Wicked Wisdom, as this outfit were called, existed from 2002 to 2006. And, although now they’re an oft-forgotten curiosity in the history of music, back in the day they were the industry’s biggest darlings. They released their debut album in 2004 and followed it by touring with Britney Spears and taking slots on the two biggest rock festivals on either side of the Atlantic: Download and Ozzfest. Their second album, 2006’s Wicked Wisdom, was executive-produced by Will Smith himself and promoted by a stint on the road with Sevendust.

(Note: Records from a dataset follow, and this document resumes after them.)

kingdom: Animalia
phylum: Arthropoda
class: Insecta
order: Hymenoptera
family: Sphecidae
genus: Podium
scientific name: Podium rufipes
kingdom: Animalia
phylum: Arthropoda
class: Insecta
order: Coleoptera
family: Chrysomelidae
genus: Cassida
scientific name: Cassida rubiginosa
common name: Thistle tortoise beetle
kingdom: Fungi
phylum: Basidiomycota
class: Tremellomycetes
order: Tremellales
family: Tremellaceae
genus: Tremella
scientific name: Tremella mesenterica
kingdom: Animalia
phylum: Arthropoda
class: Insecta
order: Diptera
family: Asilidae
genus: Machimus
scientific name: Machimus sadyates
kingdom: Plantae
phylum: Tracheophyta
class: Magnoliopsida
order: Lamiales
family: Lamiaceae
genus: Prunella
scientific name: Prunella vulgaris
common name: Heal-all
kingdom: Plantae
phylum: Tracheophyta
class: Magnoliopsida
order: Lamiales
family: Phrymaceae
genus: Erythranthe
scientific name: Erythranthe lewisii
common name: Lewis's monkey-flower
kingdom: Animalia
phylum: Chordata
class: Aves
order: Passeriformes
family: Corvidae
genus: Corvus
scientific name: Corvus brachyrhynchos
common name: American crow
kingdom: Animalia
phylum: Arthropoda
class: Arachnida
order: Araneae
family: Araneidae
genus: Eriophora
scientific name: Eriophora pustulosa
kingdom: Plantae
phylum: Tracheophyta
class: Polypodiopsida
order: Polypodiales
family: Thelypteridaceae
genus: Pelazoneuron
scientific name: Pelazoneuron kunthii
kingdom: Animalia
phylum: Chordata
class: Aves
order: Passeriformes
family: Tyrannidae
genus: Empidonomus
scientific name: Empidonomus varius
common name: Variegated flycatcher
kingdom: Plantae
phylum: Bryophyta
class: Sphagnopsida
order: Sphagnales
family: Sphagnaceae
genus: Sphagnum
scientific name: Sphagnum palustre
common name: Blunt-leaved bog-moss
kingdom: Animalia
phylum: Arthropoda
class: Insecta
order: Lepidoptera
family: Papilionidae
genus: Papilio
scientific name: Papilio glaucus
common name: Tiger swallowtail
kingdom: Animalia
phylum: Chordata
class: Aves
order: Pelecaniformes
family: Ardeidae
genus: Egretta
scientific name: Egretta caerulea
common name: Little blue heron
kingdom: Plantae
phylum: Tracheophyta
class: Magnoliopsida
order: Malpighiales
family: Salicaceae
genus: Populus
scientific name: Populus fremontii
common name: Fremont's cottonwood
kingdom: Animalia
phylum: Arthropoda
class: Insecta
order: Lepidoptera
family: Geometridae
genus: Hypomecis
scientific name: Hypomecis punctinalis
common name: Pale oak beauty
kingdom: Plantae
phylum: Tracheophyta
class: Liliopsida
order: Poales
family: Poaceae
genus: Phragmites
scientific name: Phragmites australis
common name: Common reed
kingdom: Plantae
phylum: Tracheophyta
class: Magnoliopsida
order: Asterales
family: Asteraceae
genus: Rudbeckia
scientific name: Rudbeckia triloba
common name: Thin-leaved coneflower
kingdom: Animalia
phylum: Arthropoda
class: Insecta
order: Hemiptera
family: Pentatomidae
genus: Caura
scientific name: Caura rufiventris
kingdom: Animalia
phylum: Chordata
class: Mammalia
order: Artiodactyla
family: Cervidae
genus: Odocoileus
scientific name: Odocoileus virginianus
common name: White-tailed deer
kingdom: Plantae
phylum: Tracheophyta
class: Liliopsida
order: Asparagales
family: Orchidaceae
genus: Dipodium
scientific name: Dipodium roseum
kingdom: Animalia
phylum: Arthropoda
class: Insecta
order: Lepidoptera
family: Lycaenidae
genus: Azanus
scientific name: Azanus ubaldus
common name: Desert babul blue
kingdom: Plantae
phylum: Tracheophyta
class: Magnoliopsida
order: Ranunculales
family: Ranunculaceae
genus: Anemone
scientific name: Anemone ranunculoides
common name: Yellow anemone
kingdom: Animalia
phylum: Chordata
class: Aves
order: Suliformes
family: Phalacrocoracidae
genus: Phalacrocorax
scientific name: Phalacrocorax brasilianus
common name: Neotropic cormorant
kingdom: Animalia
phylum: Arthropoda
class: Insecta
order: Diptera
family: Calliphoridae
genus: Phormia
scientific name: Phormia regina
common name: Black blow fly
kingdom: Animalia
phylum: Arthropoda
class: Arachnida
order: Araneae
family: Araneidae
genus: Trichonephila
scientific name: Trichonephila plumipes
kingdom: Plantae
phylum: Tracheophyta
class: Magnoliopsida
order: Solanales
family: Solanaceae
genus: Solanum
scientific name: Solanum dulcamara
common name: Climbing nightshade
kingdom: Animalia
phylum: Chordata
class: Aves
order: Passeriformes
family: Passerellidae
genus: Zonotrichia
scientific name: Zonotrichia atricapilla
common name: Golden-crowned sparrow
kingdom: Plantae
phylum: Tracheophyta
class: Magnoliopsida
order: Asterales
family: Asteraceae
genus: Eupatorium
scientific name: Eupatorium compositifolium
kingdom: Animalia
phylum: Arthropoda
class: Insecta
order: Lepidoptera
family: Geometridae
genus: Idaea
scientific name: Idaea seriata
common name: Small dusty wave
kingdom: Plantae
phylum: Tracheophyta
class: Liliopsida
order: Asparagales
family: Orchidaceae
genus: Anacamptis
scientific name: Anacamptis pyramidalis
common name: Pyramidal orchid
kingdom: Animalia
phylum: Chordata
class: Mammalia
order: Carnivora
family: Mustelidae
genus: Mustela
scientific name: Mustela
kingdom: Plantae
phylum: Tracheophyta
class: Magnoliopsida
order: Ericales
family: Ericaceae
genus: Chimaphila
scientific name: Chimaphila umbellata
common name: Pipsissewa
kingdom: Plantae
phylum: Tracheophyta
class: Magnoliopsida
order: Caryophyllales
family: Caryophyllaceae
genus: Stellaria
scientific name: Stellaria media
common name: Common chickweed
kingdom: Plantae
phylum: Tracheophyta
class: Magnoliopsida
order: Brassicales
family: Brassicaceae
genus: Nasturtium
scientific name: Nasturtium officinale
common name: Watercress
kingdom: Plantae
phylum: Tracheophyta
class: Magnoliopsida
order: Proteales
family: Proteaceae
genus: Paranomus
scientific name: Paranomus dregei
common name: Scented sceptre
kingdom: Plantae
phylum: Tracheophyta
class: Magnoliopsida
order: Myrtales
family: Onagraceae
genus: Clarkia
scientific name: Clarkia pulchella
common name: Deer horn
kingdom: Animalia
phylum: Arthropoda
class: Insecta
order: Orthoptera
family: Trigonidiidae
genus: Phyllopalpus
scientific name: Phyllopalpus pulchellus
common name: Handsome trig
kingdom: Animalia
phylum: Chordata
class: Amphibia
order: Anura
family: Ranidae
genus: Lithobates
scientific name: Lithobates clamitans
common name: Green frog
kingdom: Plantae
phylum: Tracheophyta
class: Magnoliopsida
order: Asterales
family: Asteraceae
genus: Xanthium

But then… nothing.
According to interviews Jada gave about Wicked Wisdom, the Nutty Professor and Matrix sequels star is a lifelong fan of heavy music. “I listened to all kinds of metal as a kid,” she told MTV in January 2006. “Metallica, Guns ’N’ Roses… I would always look at Axl Rose and say, ‘Why aren’t there any chicks out there doing this now?’ I always wanted an opportunity to get out there and rock out.”
Jada had connections in the music industry long before she decided to grab a mic and scream out some metal. Of course, Will was a rapper up until 2005, but before their marriage she’d had a close friendship with Tupac Shakur in the early 1990s. So, when the actor decided to perform on heavy music’s stages, she was easily able to make some phone calls and corral a lineup. Guitarist Pocket Honore became her main collaborator, with the aforementioned MTV interview describing him as “the Zakk Wylde to her Ozzy”.
When Wicked Wisdom released their debut album, My Story, in 2004 then embarked straight on the Britney tour, their music was less metal than soul, hip-hop and rock ’n’ roll. It was playing live shows that organically ramped up the band’s sonic aggression, with Jada later commenting, “It just started getting heavier and heavier, and that’s when it clicked for us.”
The next year, Wicked Wisdom’s metal credentials were seriously amplified by the band getting on the radar of Sharon Osbourne. As Will Smith recalled in his autobiography Will, the reality TV star, manager and wife of Ozzy Osbourne caught the band live and decided to add them to the 2005 Ozzfest lineup.
“Ozzfest is the least African American event outside of that broom-and-big-ass-hockey-puck thing they do at the Olympics,” Will wrote in his book (via Metal Hammer). “‘Babe, are you sure you don’t wanna do some R and B?’ I asked softly, but I meant it hard. ‘[Metal] is the music I feel,’ Jada responded softly, but she meant it hard. So we packed up our children and headed down the black brick road to the land of Ozz.”
The 2005 Ozzfest run also brought Wicked Wisdom across the pond, as that year’s Download was billed as a clash of the titans that united the two rock festival monoliths. The band capitalised on the attention they’d amassed on those stages in February 2006, when they released their self-titled album. Reviews were moderately positive: Blabbermouth wrote, “Pinkett Smith does a convincing job with the aggressive vocals and her clean singing may not be stellar, but it is heartfelt and competent.” And, today, that album is the last remnant of Wicked Wisdom’s existence, as it’s their only music on Spotify.
After a supporting tour with Sevendust, Wicked Wisdom vanished. It’s been reported since that the reasoning was Jada wanting to spend more time with her family. However – with her being a successful actor and producer, and Wicked Wisdom then being two albums deep and not even touching the US Billboard 200 – commercial concerns were likely a pretty strong factor as well.
Today, Wicked Wisdom persist only in the minds of a persistent few, with their biggest song Bleed All Over Me not even having 500,000 Spotify streams. Jada’s daughter Willow Smith performed that track live with the instrumentalists of the band in 2021, giving them one last gasp of relevance, but don’t be surprised if that’s the last we ever hear of this short-lived nu metal experiment.